- [Collected data]:
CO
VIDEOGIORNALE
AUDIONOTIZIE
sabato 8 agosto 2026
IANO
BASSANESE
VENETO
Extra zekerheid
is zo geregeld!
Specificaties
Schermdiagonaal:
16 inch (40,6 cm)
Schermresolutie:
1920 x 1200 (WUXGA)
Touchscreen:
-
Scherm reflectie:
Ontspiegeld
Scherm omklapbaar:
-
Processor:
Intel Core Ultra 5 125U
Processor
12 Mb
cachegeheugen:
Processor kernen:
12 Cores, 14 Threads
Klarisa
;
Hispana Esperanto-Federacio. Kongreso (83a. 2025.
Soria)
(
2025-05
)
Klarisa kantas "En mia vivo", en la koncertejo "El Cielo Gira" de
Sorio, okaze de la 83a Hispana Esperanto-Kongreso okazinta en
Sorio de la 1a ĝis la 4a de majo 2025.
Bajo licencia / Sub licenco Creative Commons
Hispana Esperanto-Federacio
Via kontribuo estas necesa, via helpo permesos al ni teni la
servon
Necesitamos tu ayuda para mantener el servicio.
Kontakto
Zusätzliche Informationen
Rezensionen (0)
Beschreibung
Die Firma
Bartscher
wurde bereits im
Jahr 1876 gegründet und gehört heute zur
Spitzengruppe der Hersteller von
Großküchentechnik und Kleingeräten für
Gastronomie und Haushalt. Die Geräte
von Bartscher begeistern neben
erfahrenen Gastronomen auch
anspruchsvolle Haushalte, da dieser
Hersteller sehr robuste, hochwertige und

- [Brief]:
Only lines containing the word "Sorio" should appear in the answer, and every such line from the records above must be there.

- [Response below]:
Sorio, okaze de la 83a Hispana Esperanto-Kongreso okazinta en
Sorio de la 1a ĝis la 4a de majo 2025.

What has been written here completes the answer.